The US state department's passport and photo requirements are very strict and quite specific to the point. If your passport photo doesn't meet those requirements, it will be rejected straightaway. If your passport photo has been rejected for one reason or another, you should introspect the reasons and get it fixed as soon as possible. Afterall, you've only 90 days to re-apply.
If you haven’t applied for a passport yet and are just wondering what are the top 5 things that can get your passport photo rejected, this article may serve as a handy guide. You can avoid the most common mistakes and get compliance-ready photos.
What happens if your passport photo is rejected?
It depends. If your photo is the only element that doesn't meet the criteria, it is highly likely that your passport application will be put on hold and you will receive a letter by mail at your residence informing you about the decision and the reasons for rejection. You will get a grace period of 90 days to re-submit a new photo that meets the requirements. If you fail to re-submit a new photo within the stipulated time, you will need to re-apply again from scratch with a new application form. You will also be charged again.
If there are other elements apart from your photo that don't meet the passport guidelines, you may be asked to re-submit a new photo alongside other documentation, proofs or explanations that may be required. Again, the exact reason for rejection and the applicable instructions will be sent to you by mail at your home address.
Here are the 5 things that can get your passport photo rejected:
1. Outdated & Wrong Sized Photo
Your photo must be recent and up-to-date (preferably taken within the past three to six months period). If your photo is older than six months, it may be rejected. The accepted photo size is only 2*2 inches. Your photo must be printed on high-quality glossy paper.
2. Photos taken with Glasses, Uniforms, Unacceptable Dressing & Head Coverings
If you apply for a US passport wearing eyeglasses, your passport photo will get rejected. Ever since 2016, the US State Department of State, has changed the passport photo regulations that reject any photos taken with eyeglasses. Unless you have specific medical reasons to always wear glasses (such as physical pain, blindness, etc) and you cannot remove them, you should consult your medical professional to either take your glasses off while taking the photos, or take a written declaration letter from the medical professional with your medical history and reasons. The US State Department of State provides an option to submit a written declaration letter from a reputed doctor in the case of medical reasons. However, it should be noted that this exemption is reserved for only exceptional circumstances. There’s no guarantee that your request for exemption will be accepted.
When taking a photo for your passport, wear any dress except a camouflage or uniform. Don't cover part of the face or head. Don't use hats or head coverings. Neatly brush the hair off your face and face the camera straight with a neutral face.
3. Not Using a Solid Color Background
When taking a photo for your passport, it's important to take it with a green screen so that you can change the photo background later. Your application may be rejected if you don't use an acceptable solid background (only white and off white backgrounds are accepted). While taking a photo, make sure there are no people, chairs, wall cupboards, calendars or any other objects behind you.
4. Using Excessive Lighting, Filters & Post-processing Photo Effects
Avoid photos with excessive lighting. An excessive lighting can cause issues with the shadows. Your photo may appear too bright or too dark. A balance is required.

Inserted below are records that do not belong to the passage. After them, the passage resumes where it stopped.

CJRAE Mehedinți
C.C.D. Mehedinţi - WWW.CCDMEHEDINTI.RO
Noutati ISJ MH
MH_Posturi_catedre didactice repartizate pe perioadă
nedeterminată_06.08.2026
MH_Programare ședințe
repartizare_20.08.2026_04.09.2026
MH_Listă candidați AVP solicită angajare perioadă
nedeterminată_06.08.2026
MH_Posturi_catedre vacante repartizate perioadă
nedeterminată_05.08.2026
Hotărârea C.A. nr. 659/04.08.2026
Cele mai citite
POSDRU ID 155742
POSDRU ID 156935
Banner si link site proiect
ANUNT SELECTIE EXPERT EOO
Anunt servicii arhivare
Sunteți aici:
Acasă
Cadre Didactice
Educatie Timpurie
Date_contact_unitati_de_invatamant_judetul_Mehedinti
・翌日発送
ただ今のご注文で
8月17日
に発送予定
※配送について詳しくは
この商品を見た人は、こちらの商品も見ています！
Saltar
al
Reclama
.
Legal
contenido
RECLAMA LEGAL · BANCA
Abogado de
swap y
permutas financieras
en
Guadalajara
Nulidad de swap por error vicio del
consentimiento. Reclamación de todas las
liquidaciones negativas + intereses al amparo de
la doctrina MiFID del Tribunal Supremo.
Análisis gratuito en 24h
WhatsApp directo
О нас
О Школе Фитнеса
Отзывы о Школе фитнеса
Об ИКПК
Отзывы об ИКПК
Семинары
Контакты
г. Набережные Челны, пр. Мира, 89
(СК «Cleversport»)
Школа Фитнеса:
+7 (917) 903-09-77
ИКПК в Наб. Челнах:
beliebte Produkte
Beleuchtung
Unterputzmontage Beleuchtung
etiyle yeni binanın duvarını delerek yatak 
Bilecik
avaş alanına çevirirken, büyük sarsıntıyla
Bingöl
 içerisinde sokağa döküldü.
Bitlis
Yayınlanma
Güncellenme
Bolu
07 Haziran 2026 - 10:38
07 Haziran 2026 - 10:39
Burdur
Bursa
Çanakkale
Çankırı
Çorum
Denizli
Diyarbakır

If you're thinking of re-touching your photos with filter effects, be careful. Although the post-processing photo effects are not banned altogether, red-eyes removal, color enhancements, and other post-processing effects can cause your photos to be rejected. Your photo must look natural, without special filters.
5. Photos with Wide Smile or Emotive Expression
While taking normal photos, a smile can make your photo look better, enjoyable and memorable. However, passport photo regulations require you to keep a strictly neutral face. Photos with a smile or laughter are not approved. Also, make sure that your lips are gently pressed together while looking down straight into the camera lens.
If you've an young toddler who's unable to sit or stand in front of a photographer while taking the photo, you can just lay her on a white sheet and take a picture from overhead. Toddlers are exempted from such regulations.